L’affaire Google s’approche de l’épilogue. Alléguant un hackage grave depuis la Chine, Google enjoignait le 12/01 le Parti communiste chinois de renoncer à censurer son réseau Google.cn, faute de quoi il quitterait la Chine. Il remettait ainsi en cause un des principes fondateurs du régime.
Or la presse croit savoir (19/03) que Google jette l’éponge. L’annonce du groupe de Mountain View serait pour le 22/03, la fermeture pour le 10/04, 10 jours après la date limite pour renouveler la licence.
Durant ces 9 semaines, les deux parties ont maintenu l’écran de fumée. Chez Google, Serguei Vrin et Eric Schmidt répétaient avec optimisme dégressif leur détermination à travailler librement, ou à partir. Pékin tantôt niait la tenue de palabres, tantôt avertissait que le groupe «n’aurait à s’en prendre qu’à lui-même, ayant trahi des promesses solennelles » de se conformer à la loi chinoise.
Et pourtant, selon toutes apparences, les deux parties ont sérieusement oeuvré pour trouver le compromis gagnant/ gagnant.
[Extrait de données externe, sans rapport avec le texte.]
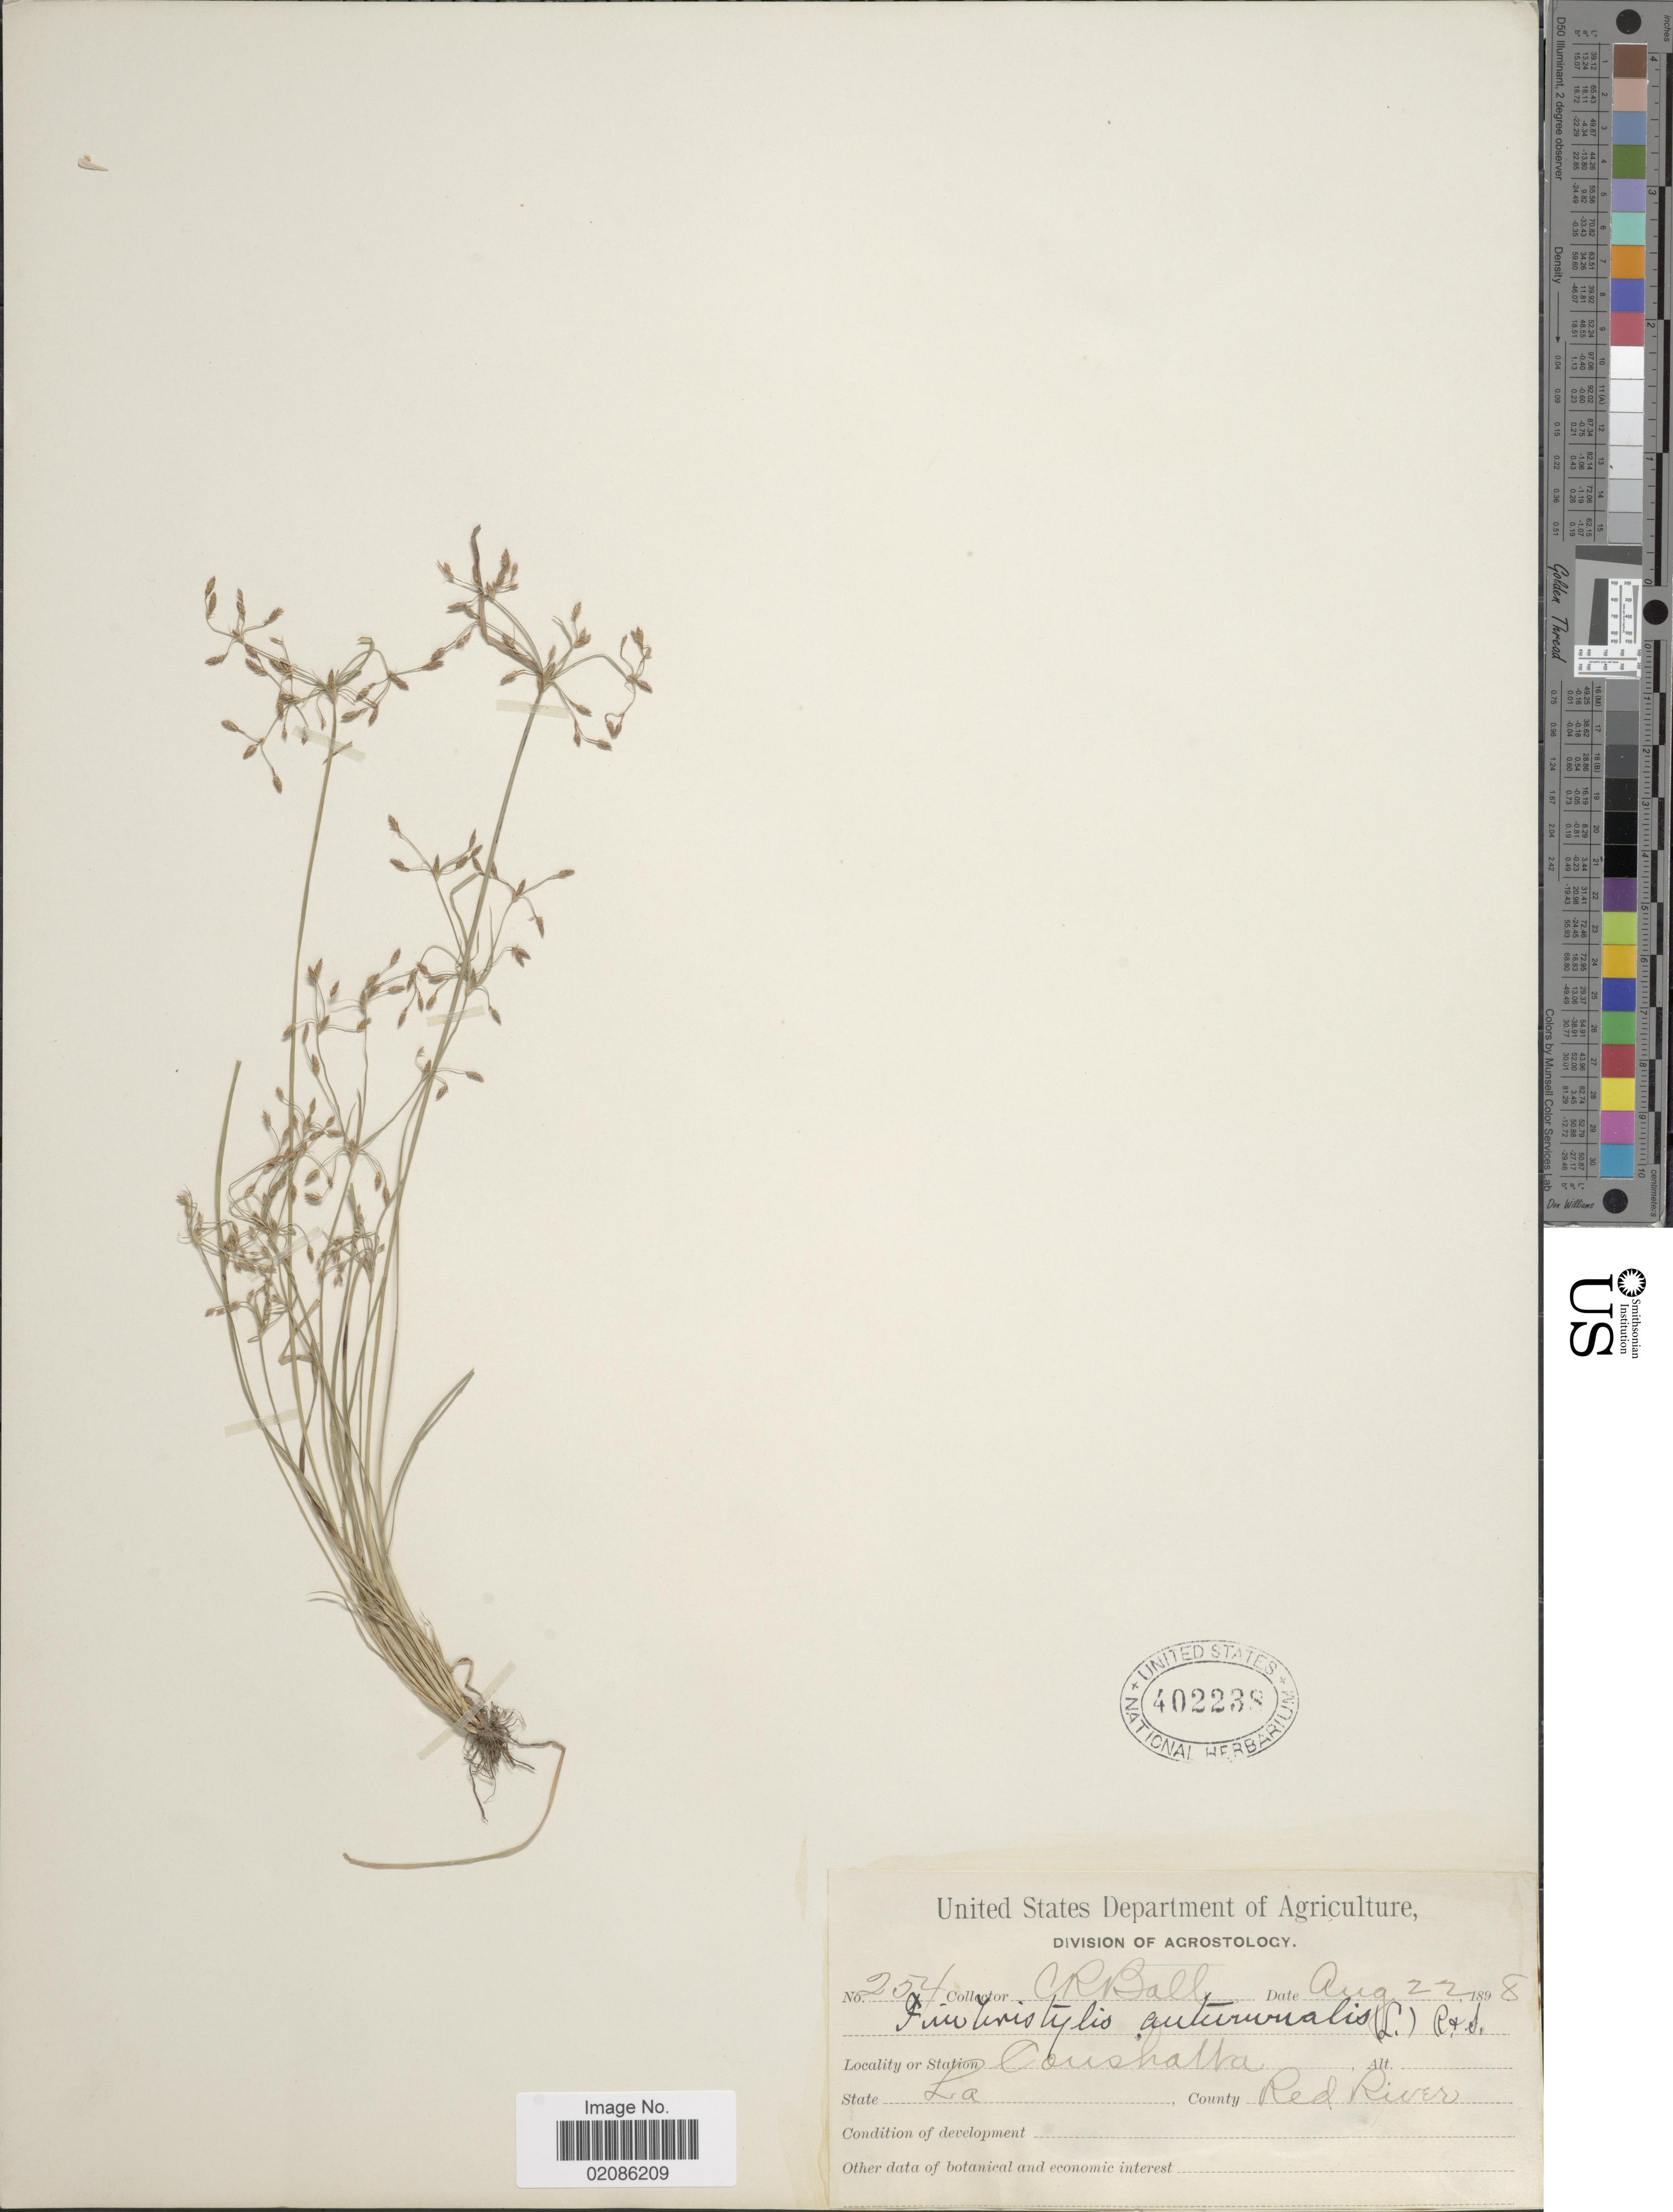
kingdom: Plantae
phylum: Tracheophyta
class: Liliopsida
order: Poales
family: Cyperaceae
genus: Fimbristylis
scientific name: Fimbristylis autumnalis (L.) Roem. & Schult.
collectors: C. R. Ball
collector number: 254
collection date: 1898-08-22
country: United States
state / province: Louisiana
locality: Coushalta, County Red Rivers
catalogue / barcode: US 402238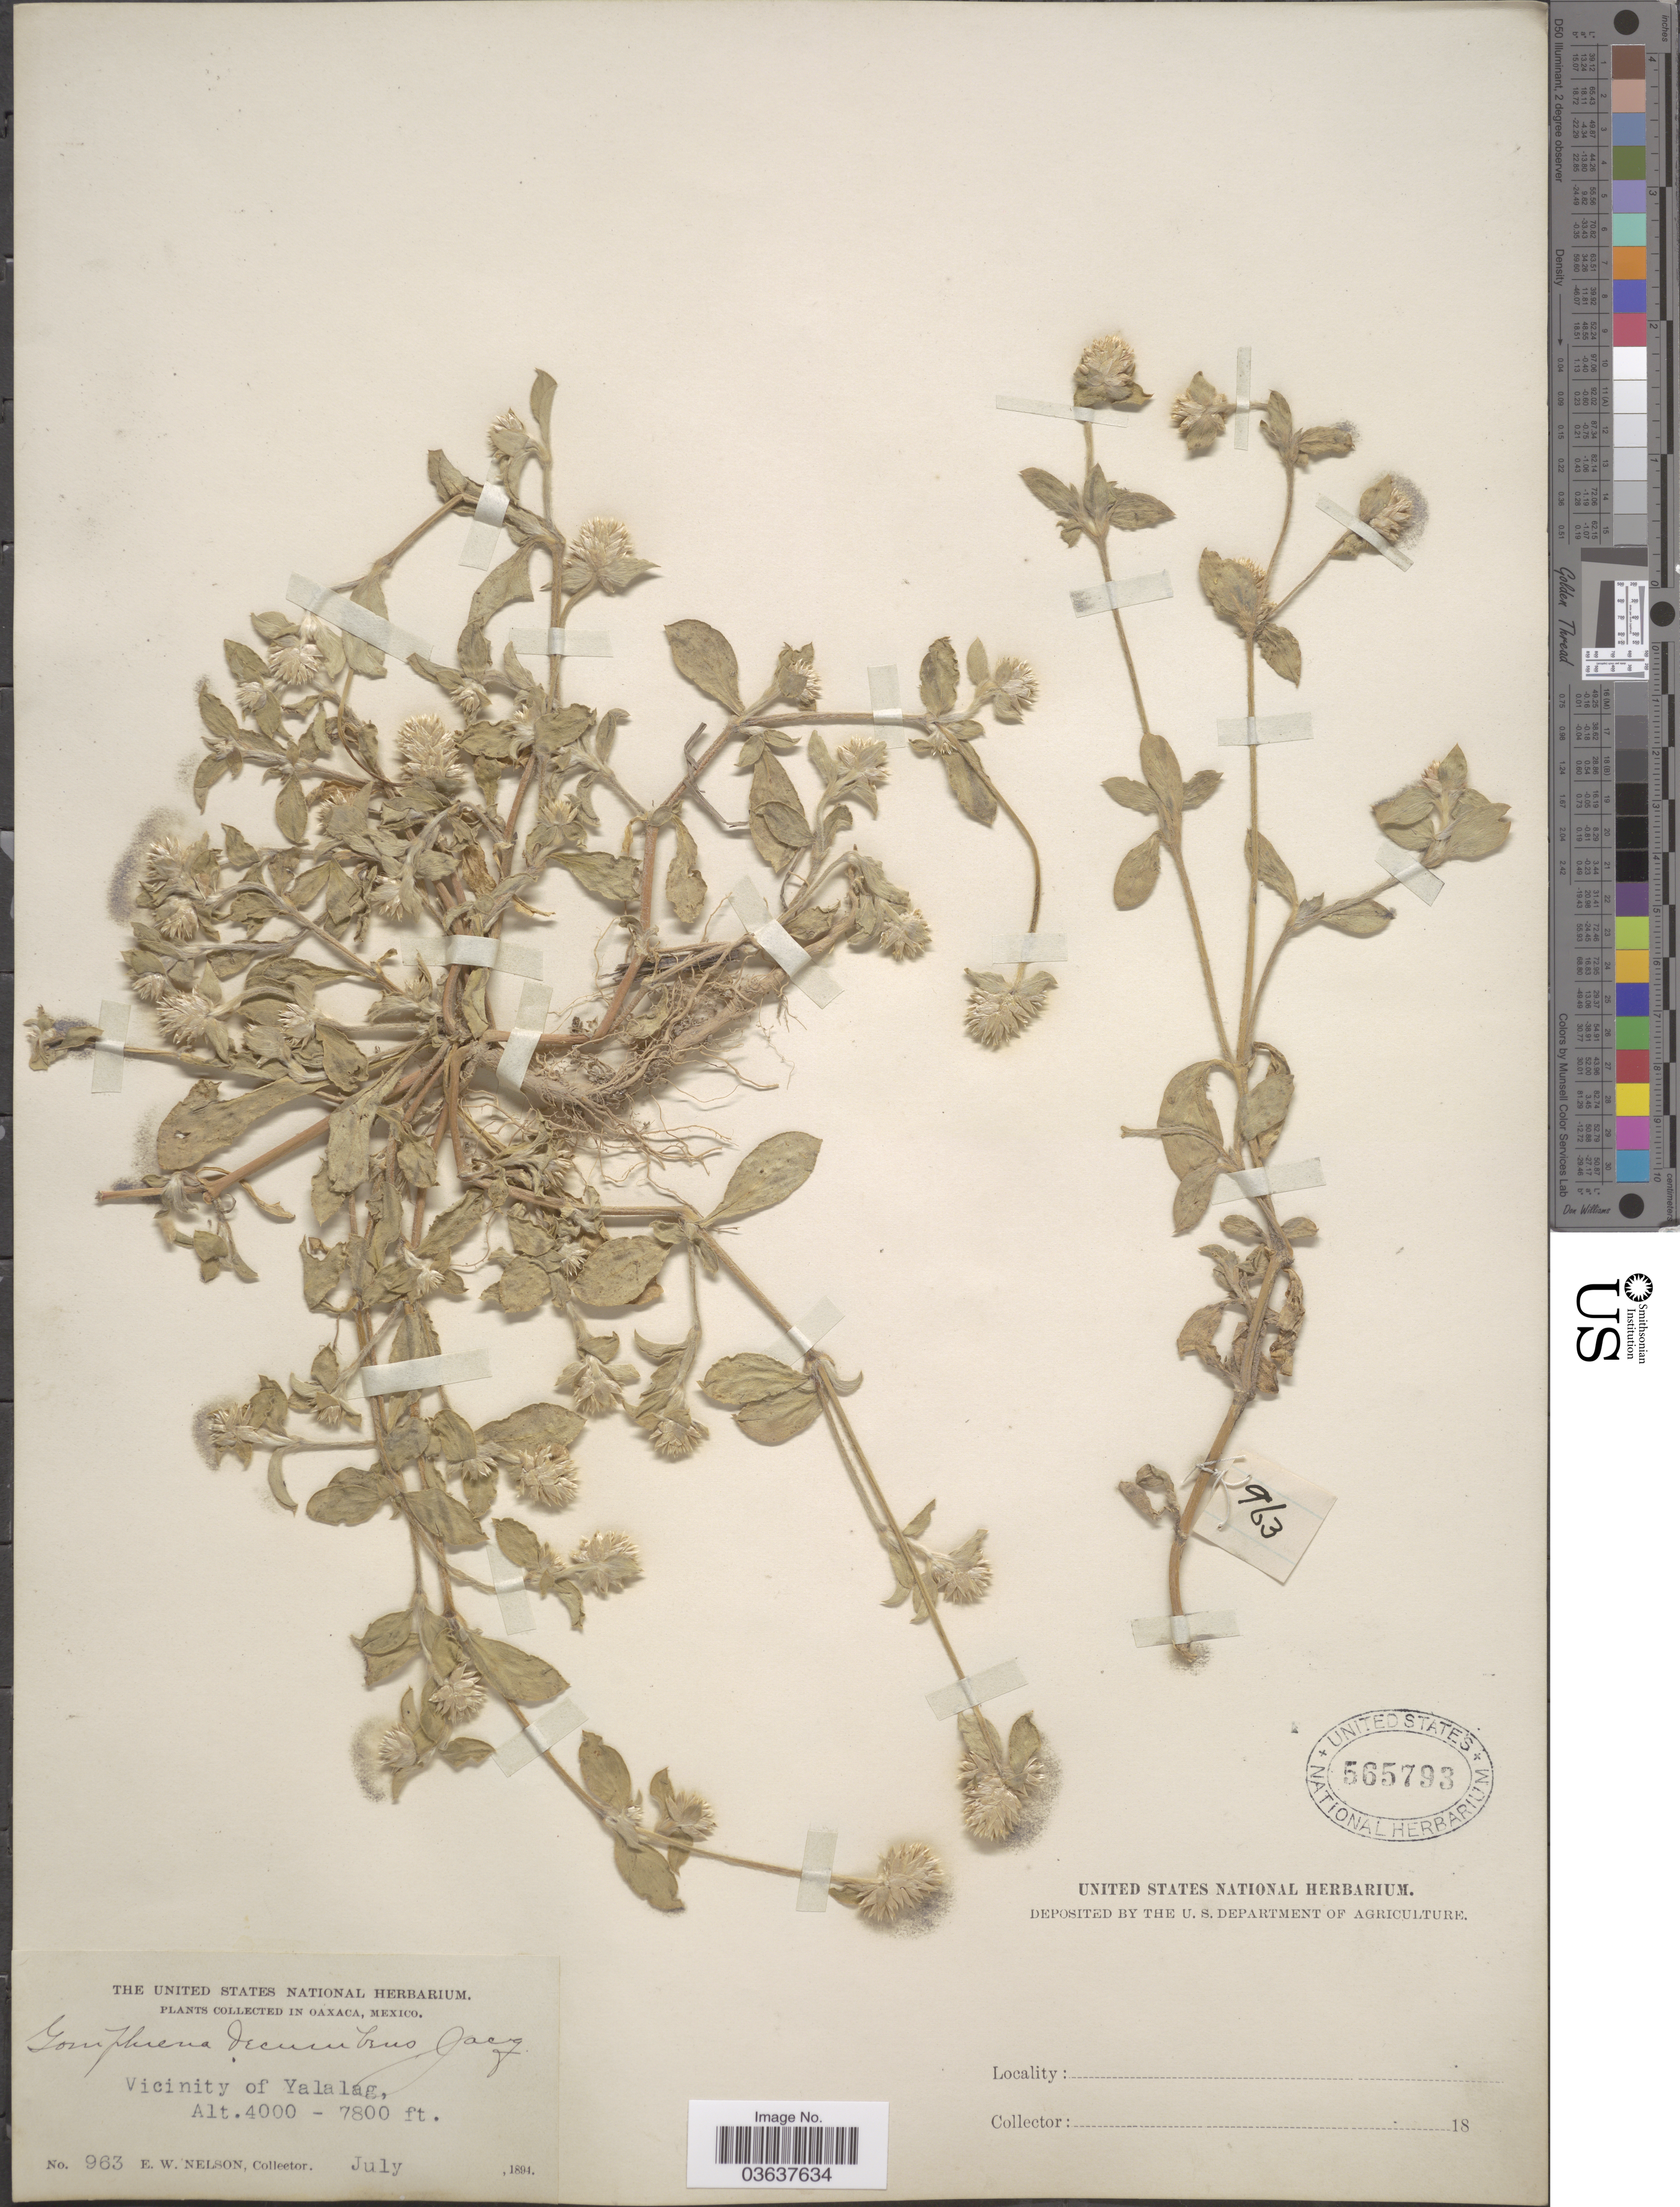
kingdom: Plantae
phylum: Tracheophyta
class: Magnoliopsida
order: Caryophyllales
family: Amaranthaceae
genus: Gomphrena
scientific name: Gomphrena decumbens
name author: Jacq.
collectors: E. W. Nelson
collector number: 963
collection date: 1894-07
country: Mexico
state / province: Oaxaca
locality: Vicinity of Yalalag.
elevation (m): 1219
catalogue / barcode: US 565793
Le 15/03, les internautes croyaient détecter sur Google.cn un allègement du filtre, permettant d’accéder à des données pour des mots clés hier interdits, tels « Tian An Men » ou « Beijing Spring ». Tout se passait comme si l’on était en train de retoucher les modalités de la censure, à défaut de toucher à son principe de manière à renoncer à des secrets « de Polichinelle », (telle la phase du printemps de Pékin’89), entièrement ignorés de la jeunesse. Tout en concentrant l’effort de silence sur les échecs des temps modernes -«hukou», santé, corruption, pollution, et sur les cadres du Parti.
Mais, sous réserve d’inventaire, c’est la tendance dure, qui l’a emportée. Et Google prouve dans les faits que ses principes (inspirés par Vrin, ancien dissident soviétique) comptent plus que les affaires.
La suite se devine. Les ex-rivaux de Google (Baidu, Tencent, Microsoft), se positionnent pour récupérer les 36% de Google, de parts de marché de la recherche en ligne. Google devrait tenter de préserver sa relation avec China Mobile (son système d’exploitation Android, pour téléphones 3G), son labo de R&D. Ses ennemis lui prédisent de n’être jamais «pardonné» par Pékin, et que son départ est irrévocable. Le fait est que des deux côtés, la «casse» est importante. Google perd d’ici 2013 un marché potentiel de 830M d’utilisateurs. Devant faire son deuil d’outils d’avenir tels Chrome ou business-Google, l’internet chinois risque de devoir croître comme toile de seconde zone—à moins que ses internautes optent de plus en plus pour l’équipement en proxy, pour surfer « en exil » hors du pays.
NB: Indice du besoin de la Chine en soutien technologique étranger, depuis 2008 apparaît le chancre d’une censure commerciale privée, tel Mr Unknown qui nettoie sur demande, les sites des données qui dérangent. Le hackage coûte 2 à 4000¥ l’action. La loi est absente, la justice expéditive et à portée de qui peut payer. Cette dérive croît, sans que le système puisse s’en défendre. En terme de technologie, seul l’étranger peut l’assister.